Xerox Shareowner Concerns: Xerox is one of the most ineffective boards. The company has been fined by the SEC and forced to restate earnings from 1997 though 2000, and its Board has also been publicly accused of faulty financial manipulation by its own former employees. From fiscal year 1998 to 2001, Xerox's EVA declined by over $1 Billion.
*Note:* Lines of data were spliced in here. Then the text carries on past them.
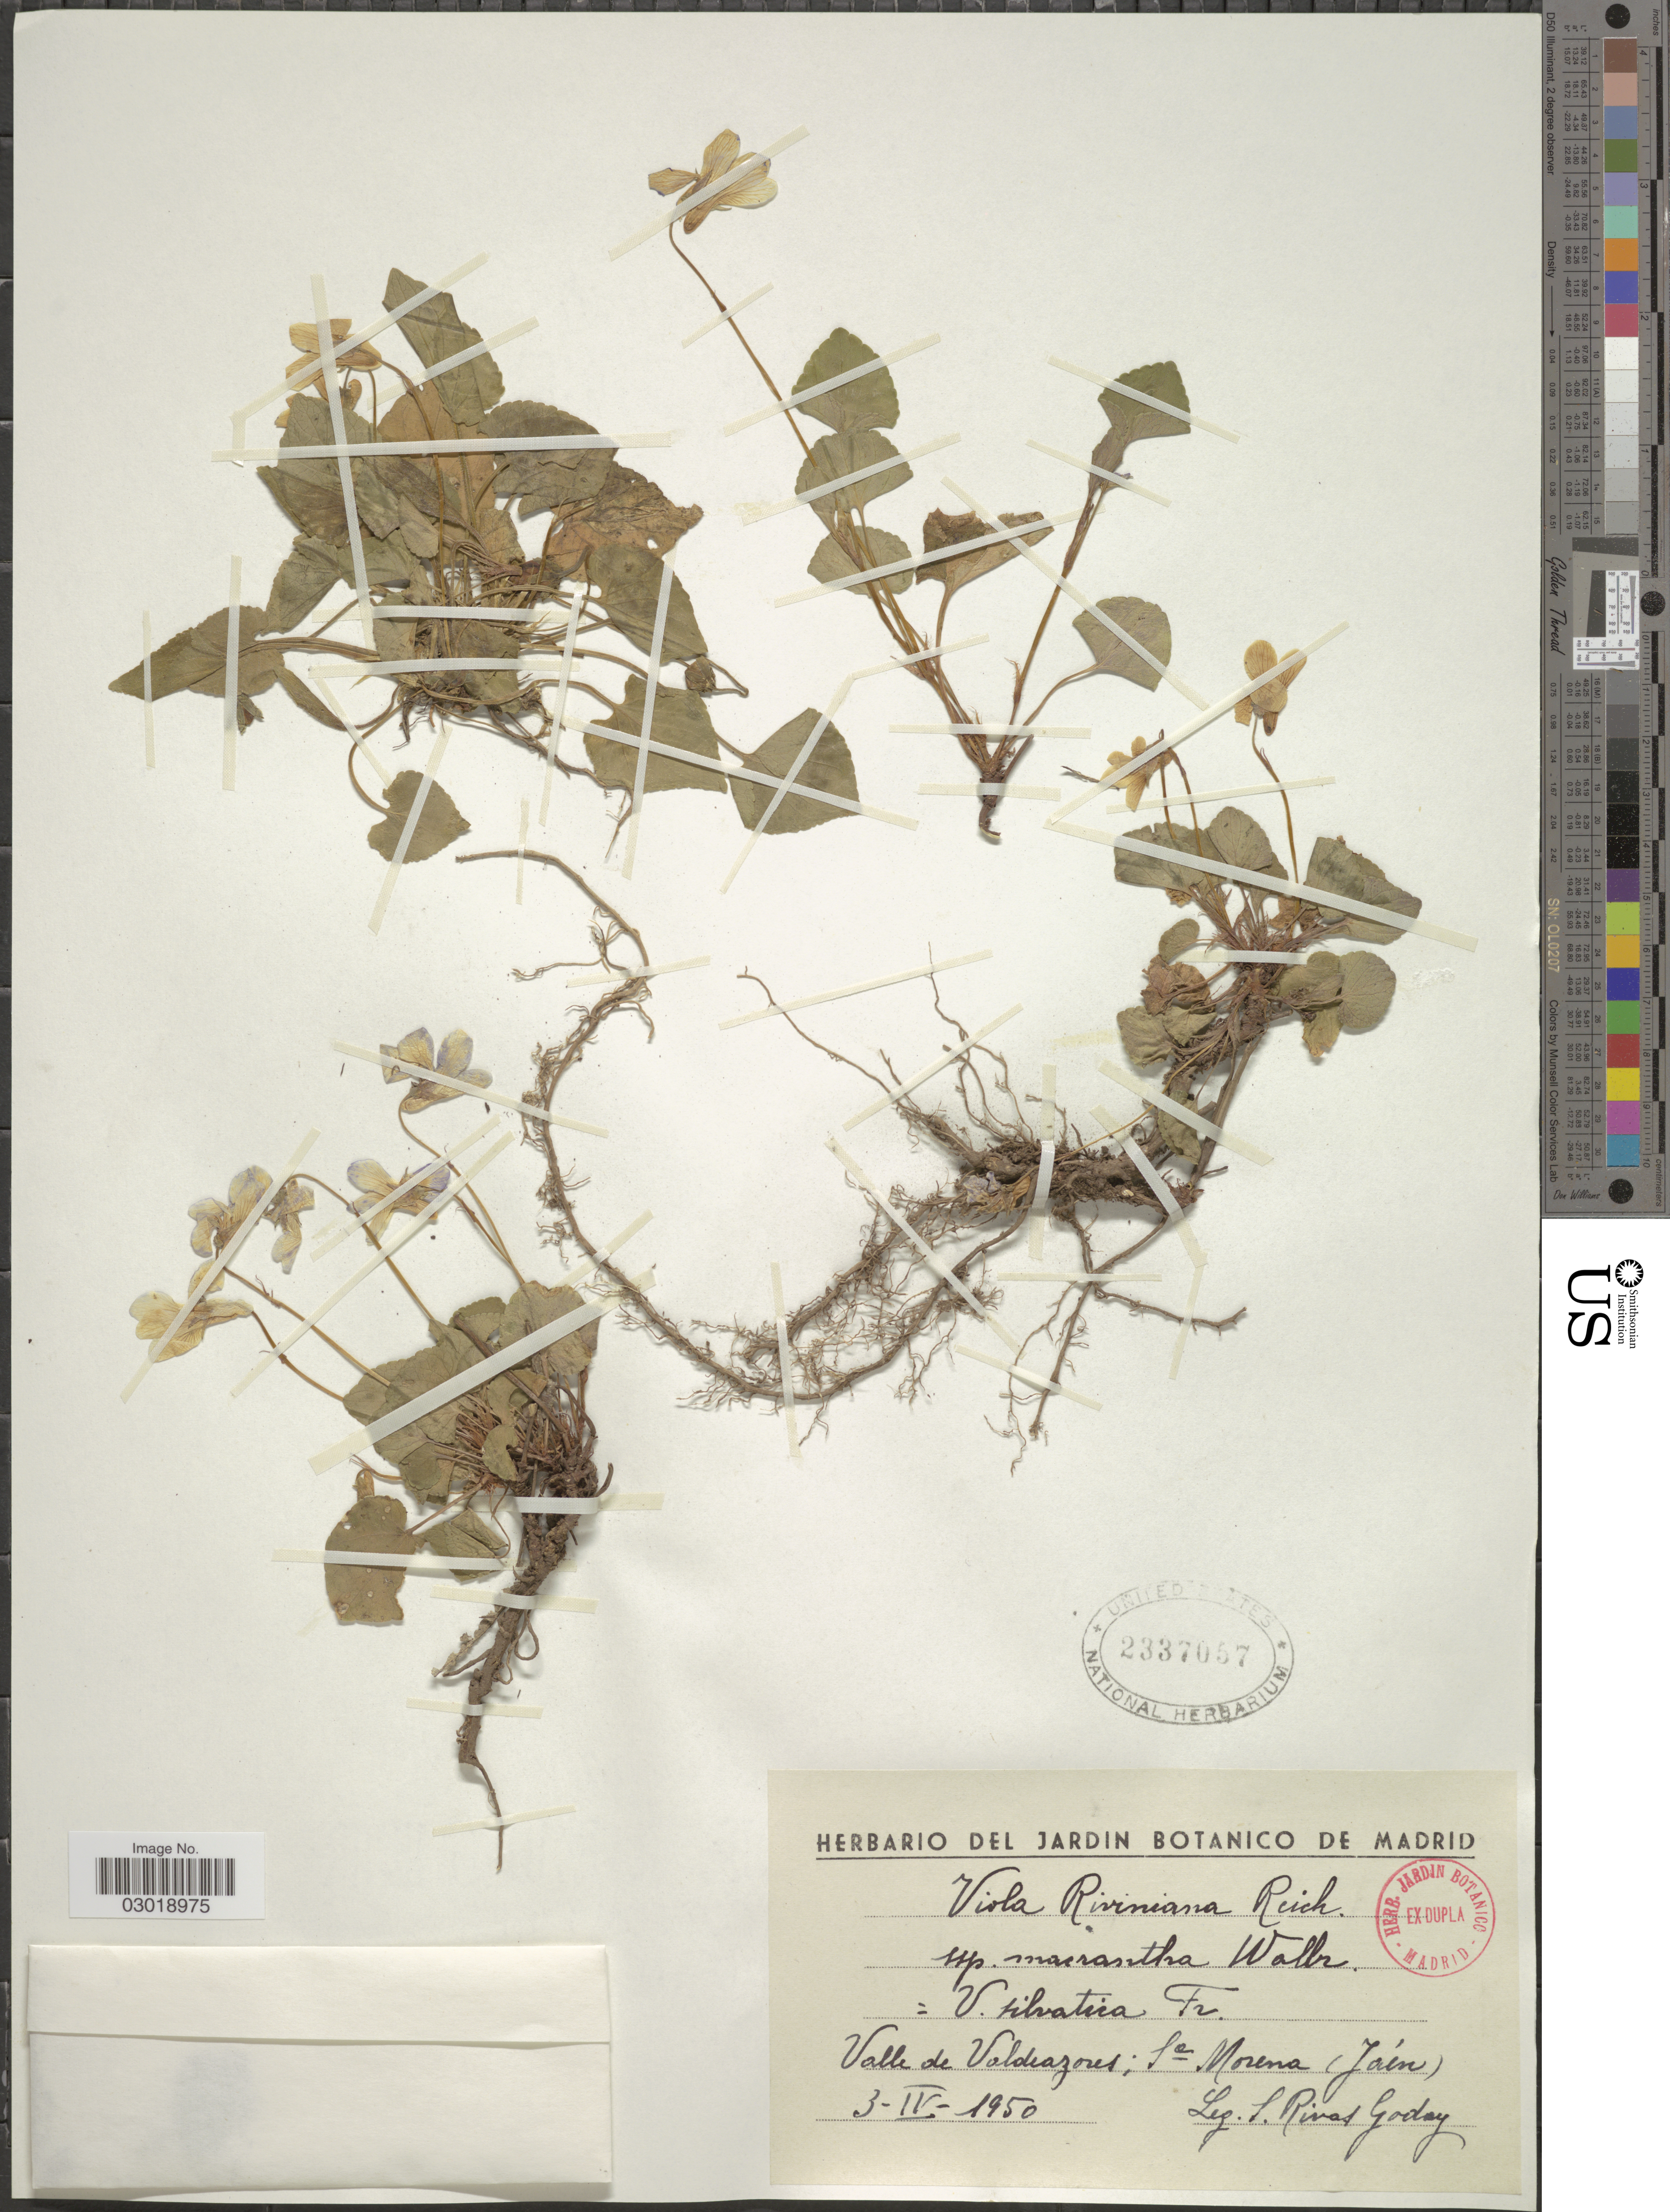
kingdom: Plantae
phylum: Tracheophyta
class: Magnoliopsida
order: Malpighiales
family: Violaceae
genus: Viola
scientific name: Viola riviniana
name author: Rchb.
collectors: S. Goday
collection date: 1950-04-03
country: Spain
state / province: Madrid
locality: Valle de Valdeazores; Sa Morena (Jaén).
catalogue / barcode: US 2337057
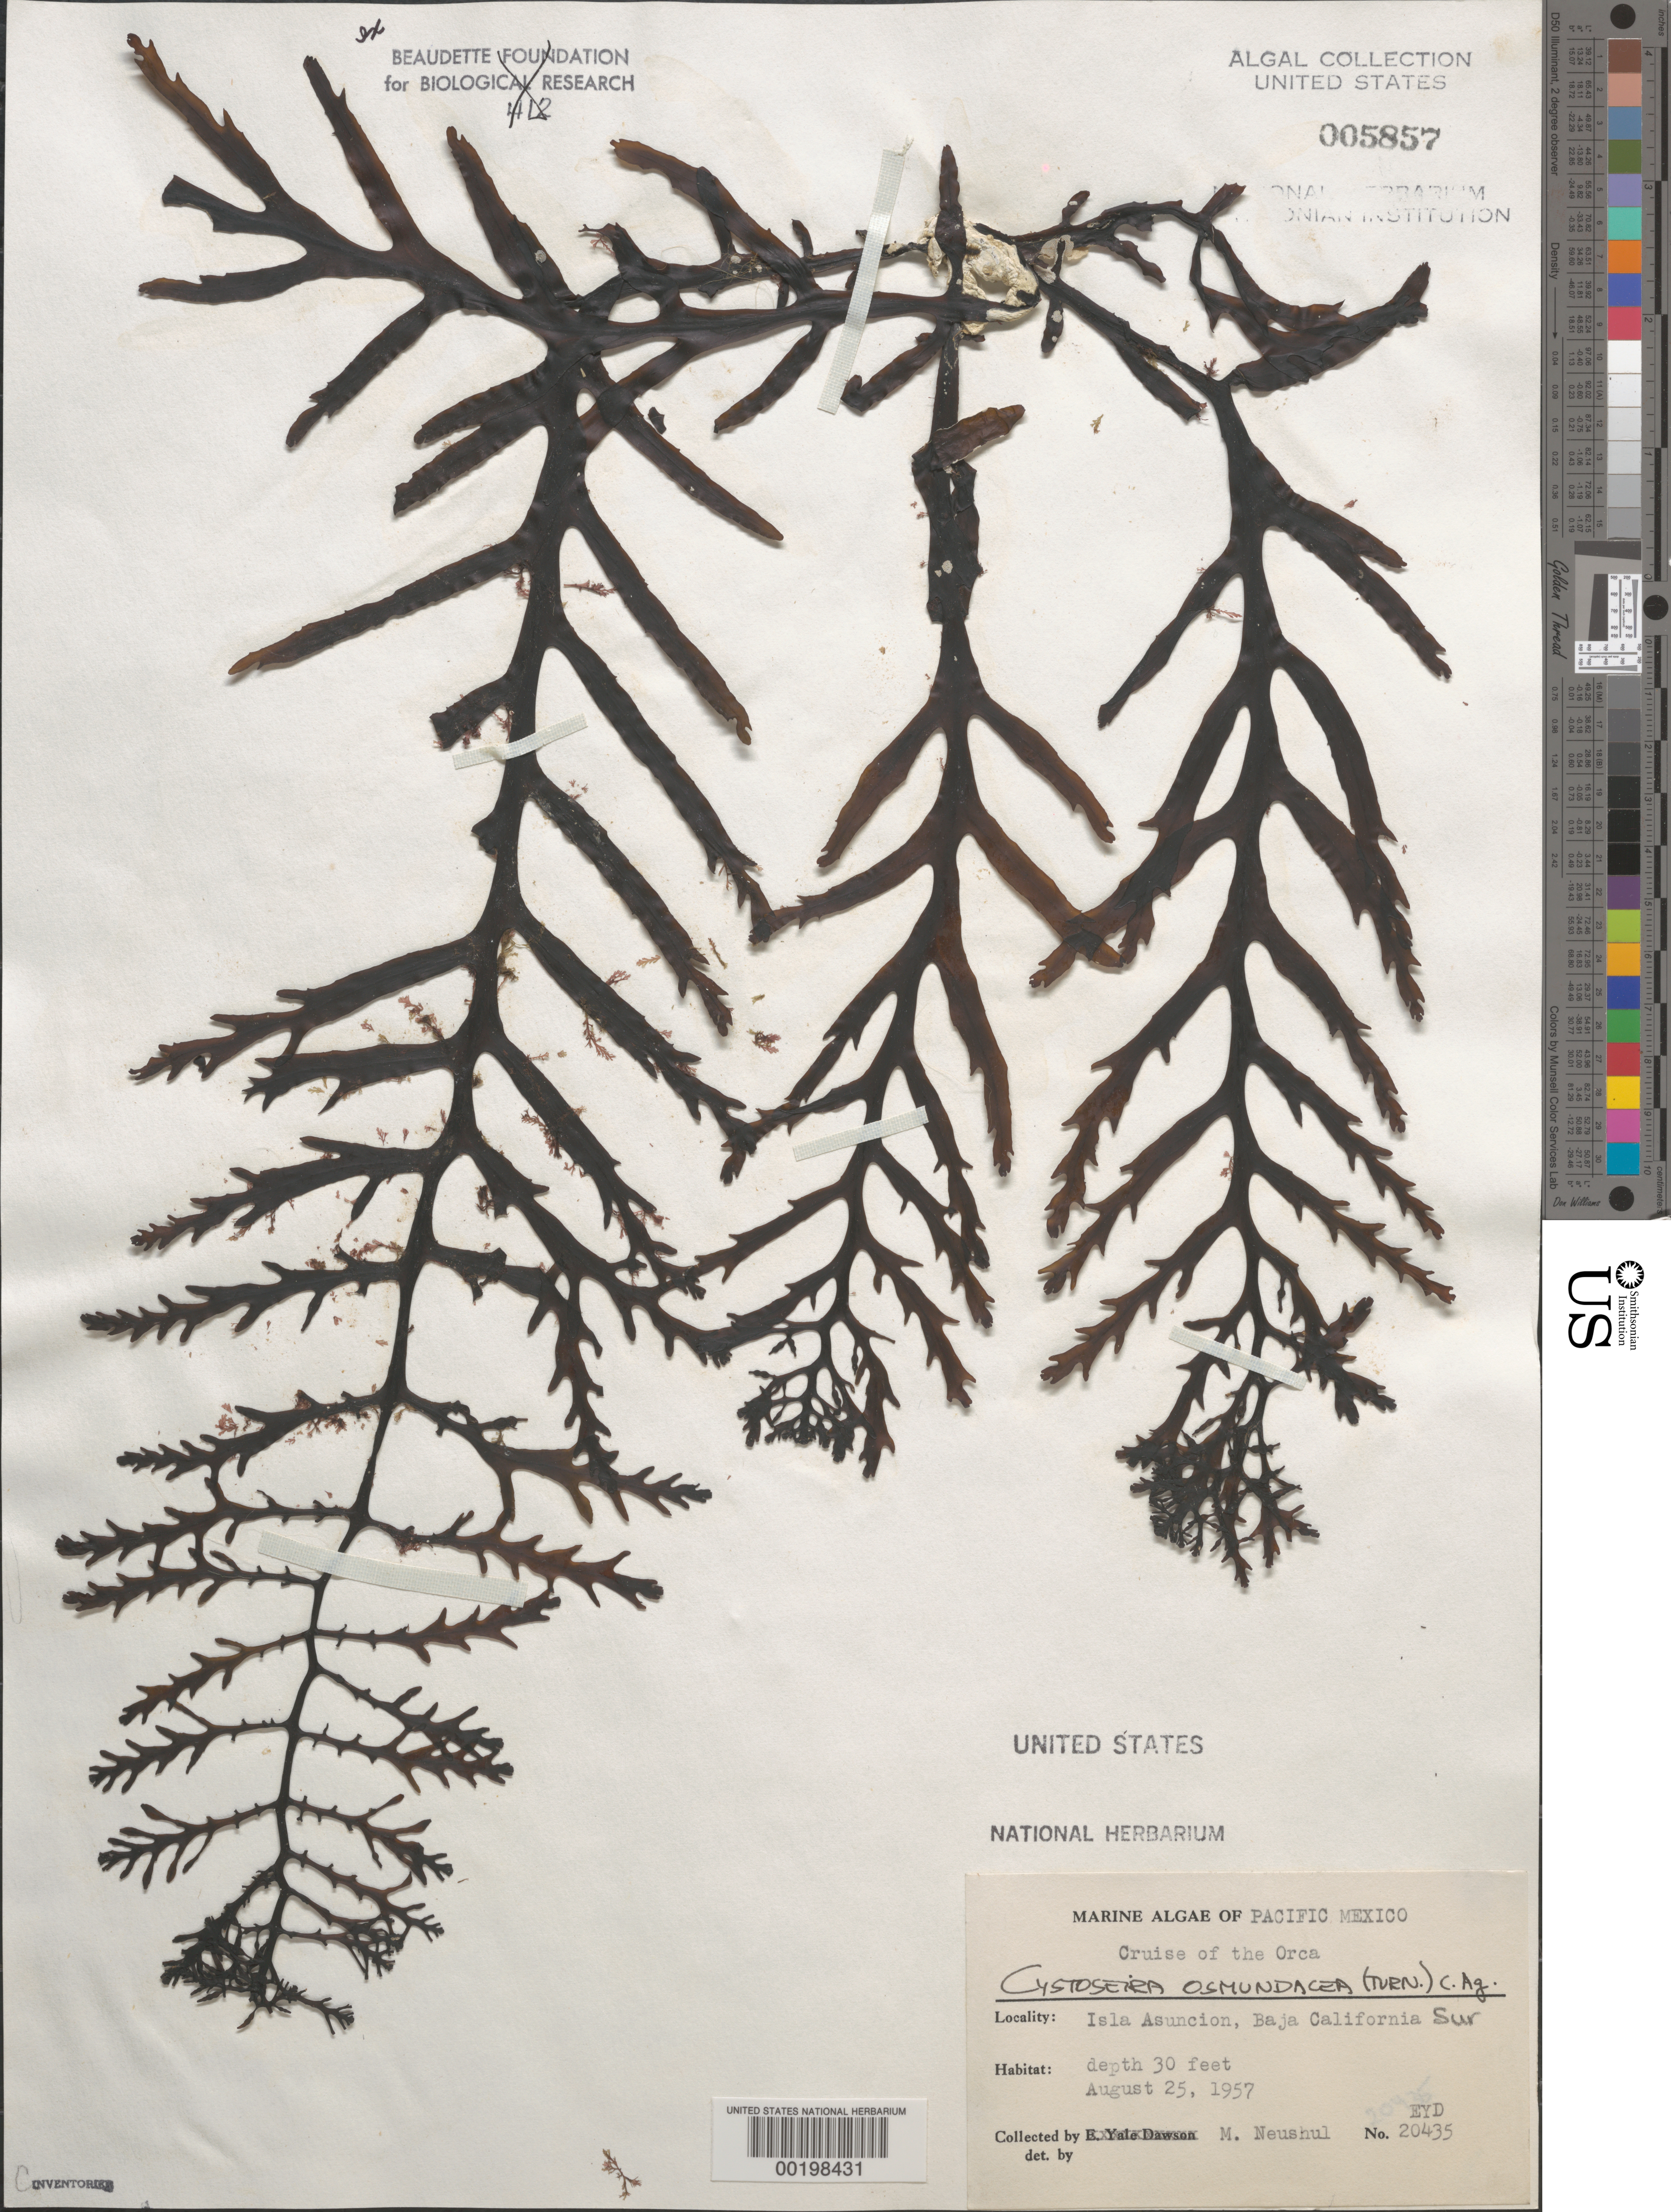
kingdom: Chromista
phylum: Ochrophyta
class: Phaeophyceae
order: Fucales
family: Sargassaceae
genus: Cystoseira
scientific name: Cystoseira osmundacea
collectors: M. Neushul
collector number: EYD 20435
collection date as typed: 25 Aug 1957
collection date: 1957-08-25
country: Mexico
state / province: Baja California Sur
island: Isla Asuncion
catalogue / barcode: US 5857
Governance Concerns: Current Board consists of the same members that oversaw Xerox during a significant accounting scandal and strategic missteps. Nominating committee is less than 100% independent.

What CalPERS Requested:

  • Add three new independent directors.
  • Consider eliminating Executive Committee.
  • Adopt CalPERS definition of an independent director.
  • Maintain 100% independent directors on the Audit, Compensation and Nominating Committees.
  • Split Chairman and CEO.
  • Adopt board evaluation process.
  • Develop and seek shareholder approval for executive compensation policy.

What Xerox Agreed to:

  • As of March 1, 2004, Xerox added five new independent directors after CalPERS initially engaged the Company in January 2003.  CalPERS commends Xerox for enhancing the overall independence and increasing the business expertise on the Xerox Board.
  • Adopted new charter to provide for 100% key committee independence based on NYSE definition.
  • Adopted new committee charters to provide for annual self-assessment of Board and committee performance.